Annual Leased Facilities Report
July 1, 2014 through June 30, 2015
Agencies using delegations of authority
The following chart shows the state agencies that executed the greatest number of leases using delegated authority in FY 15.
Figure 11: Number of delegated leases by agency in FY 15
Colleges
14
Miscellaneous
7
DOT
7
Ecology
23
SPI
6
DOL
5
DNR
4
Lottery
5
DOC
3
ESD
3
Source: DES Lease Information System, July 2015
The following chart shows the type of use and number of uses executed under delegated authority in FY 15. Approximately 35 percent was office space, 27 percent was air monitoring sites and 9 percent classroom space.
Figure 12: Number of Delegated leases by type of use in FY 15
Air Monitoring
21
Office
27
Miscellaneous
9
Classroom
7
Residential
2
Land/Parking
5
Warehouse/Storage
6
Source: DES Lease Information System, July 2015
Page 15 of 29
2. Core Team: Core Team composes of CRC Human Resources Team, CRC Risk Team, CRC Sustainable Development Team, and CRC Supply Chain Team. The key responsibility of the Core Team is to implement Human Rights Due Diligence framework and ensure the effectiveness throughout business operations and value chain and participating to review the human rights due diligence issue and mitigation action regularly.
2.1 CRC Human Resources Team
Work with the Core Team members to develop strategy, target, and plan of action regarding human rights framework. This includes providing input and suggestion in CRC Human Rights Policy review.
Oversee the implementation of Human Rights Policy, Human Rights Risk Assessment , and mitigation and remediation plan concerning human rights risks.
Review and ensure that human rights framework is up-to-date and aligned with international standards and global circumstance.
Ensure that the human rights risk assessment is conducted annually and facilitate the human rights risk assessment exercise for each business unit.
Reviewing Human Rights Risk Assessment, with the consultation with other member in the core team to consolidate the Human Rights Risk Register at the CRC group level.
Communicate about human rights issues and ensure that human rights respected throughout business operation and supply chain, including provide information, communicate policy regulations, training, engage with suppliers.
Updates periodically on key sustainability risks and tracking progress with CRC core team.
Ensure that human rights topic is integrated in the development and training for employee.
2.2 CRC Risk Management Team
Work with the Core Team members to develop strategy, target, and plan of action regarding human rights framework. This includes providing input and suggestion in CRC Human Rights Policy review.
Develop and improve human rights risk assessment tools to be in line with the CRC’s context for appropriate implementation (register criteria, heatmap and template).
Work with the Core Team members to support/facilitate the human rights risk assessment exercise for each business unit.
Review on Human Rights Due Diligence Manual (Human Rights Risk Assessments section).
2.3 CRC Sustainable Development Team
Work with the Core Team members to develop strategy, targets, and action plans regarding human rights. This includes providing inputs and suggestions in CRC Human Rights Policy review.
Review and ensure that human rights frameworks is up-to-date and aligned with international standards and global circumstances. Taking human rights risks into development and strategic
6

What to work on →
Copy the listing above out again in its entirety, exactly as written.

Task result →
Annual Leased Facilities Report
July 1, 2014 through June 30, 2015
Agencies using delegations of authority
The following chart shows the state agencies that executed the greatest number of leases using delegated authority in FY 15.
Figure 11: Number of delegated leases by agency in FY 15
Colleges
14
Miscellaneous
7
DOT
7
Ecology
23
SPI
6
DOL
5
DNR
4
Lottery
5
DOC
3
ESD
3
Source: DES Lease Information System, July 2015
The following chart shows the type of use and number of uses executed under delegated authority in FY 15. Approximately 35 percent was office space, 27 percent was air monitoring sites and 9 percent classroom space.
Figure 12: Number of Delegated leases by type of use in FY 15
Air Monitoring
21
Office
27
Miscellaneous
9
Classroom
7
Residential
2
Land/Parking
5
Warehouse/Storage
6
Source: DES Lease Information System, July 2015
Page 15 of 29
2. Core Team: Core Team composes of CRC Human Resources Team, CRC Risk Team, CRC Sustainable Development Team, and CRC Supply Chain Team. The key responsibility of the Core Team is to implement Human Rights Due Diligence framework and ensure the effectiveness throughout business operations and value chain and participating to review the human rights due diligence issue and mitigation action regularly.
2.1 CRC Human Resources Team
Work with the Core Team members to develop strategy, target, and plan of action regarding human rights framework. This includes providing input and suggestion in CRC Human Rights Policy review.
Oversee the implementation of Human Rights Policy, Human Rights Risk Assessment , and mitigation and remediation plan concerning human rights risks.
Review and ensure that human rights framework is up-to-date and aligned with international standards and global circumstance.
Ensure that the human rights risk assessment is conducted annually and facilitate the human rights risk assessment exercise for each business unit.
Reviewing Human Rights Risk Assessment, with the consultation with other member in the core team to consolidate the Human Rights Risk Register at the CRC group level.
Communicate about human rights issues and ensure that human rights respected throughout business operation and supply chain, including provide information, communicate policy regulations, training, engage with suppliers.
Updates periodically on key sustainability risks and tracking progress with CRC core team.
Ensure that human rights topic is integrated in the development and training for employee.
2.2 CRC Risk Management Team
Work with the Core Team members to develop strategy, target, and plan of action regarding human rights framework. This includes providing input and suggestion in CRC Human Rights Policy review.
Develop and improve human rights risk assessment tools to be in line with the CRC’s context for appropriate implementation (register criteria, heatmap and template).
Work with the Core Team members to support/facilitate the human rights risk assessment exercise for each business unit.
Review on Human Rights Due Diligence Manual (Human Rights Risk Assessments section).
2.3 CRC Sustainable Development Team
Work with the Core Team members to develop strategy, targets, and action plans regarding human rights. This includes providing inputs and suggestions in CRC Human Rights Policy review.
Review and ensure that human rights frameworks is up-to-date and aligned with international standards and global circumstances. Taking human rights risks into development and strategic
6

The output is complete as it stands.